Order, Supreme Court, Bronx County (Alison Y. Tuitt, J.), entered April 11, 2012, which, insofar as appealed from, granted the petition of Interboro Insurance Company to the extent of granting a temporary stay pending a framed issue hearing to determine whether the vehicle owned by the proposed additional respondents was insured on the date of the loss, unanimously affirmed, without costs.
Proposed additional respondent-appellant State Farm Mutual Insurance Company has been brought into this court proceeding to determine whether the proposed individual respondents were insured at the time of the alleged accident. The order is appealable, since it affects a substantial right (CPLR 5701[a][2][v] ), in that “it would force one party or the other to submit to a lengthy expensive hearing” ( General Elec. Co. v. Rabin, 177 A.D.2d 354, 356–357, 576 N.Y.S.2d 116 [1st Dept. 1991] ).

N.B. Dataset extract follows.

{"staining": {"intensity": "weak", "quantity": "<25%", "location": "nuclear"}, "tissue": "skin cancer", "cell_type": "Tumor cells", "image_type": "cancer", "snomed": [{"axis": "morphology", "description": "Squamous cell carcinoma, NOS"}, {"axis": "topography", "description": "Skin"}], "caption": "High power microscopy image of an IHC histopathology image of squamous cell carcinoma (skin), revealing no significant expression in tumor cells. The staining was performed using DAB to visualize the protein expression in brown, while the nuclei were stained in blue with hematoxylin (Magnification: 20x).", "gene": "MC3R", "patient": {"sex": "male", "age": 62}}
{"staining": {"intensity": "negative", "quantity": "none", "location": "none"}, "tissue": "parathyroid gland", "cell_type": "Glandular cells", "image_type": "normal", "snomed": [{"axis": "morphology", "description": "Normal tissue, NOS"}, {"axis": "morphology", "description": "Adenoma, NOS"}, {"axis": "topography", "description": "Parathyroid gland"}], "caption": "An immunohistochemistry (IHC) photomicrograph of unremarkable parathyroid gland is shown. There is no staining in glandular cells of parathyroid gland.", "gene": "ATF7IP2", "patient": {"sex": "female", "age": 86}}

Considering State Farm's argument, dismissal of the underlying personal injury action pursuant to CPLR 3215(c) for the abandonment of a complaint was not a dismissal on the merits ( see Lincoln First Bank of Rochester v. Palmyra Motors, 84 A.D.2d 670, 670, 446 N.Y.S.2d 621 [4th Dept. 1981]; see also New York Cent. Mut. Fire Ins. Co. v. Barry, 63 A.D.3d 892, 893, 884 N.Y.S.2d 61 [2d Dept. 2009]; Shepard v. St. Agnes Hosp., 86 A.D.2d 628, 630, 446 N.Y.S.2d 350 [2d Dept. 1982] ). The motion court did not state that respondents' complaint was being dismissed on the merits, and so, respondents were not precluded from requesting arbitration of the insurance coverage issue.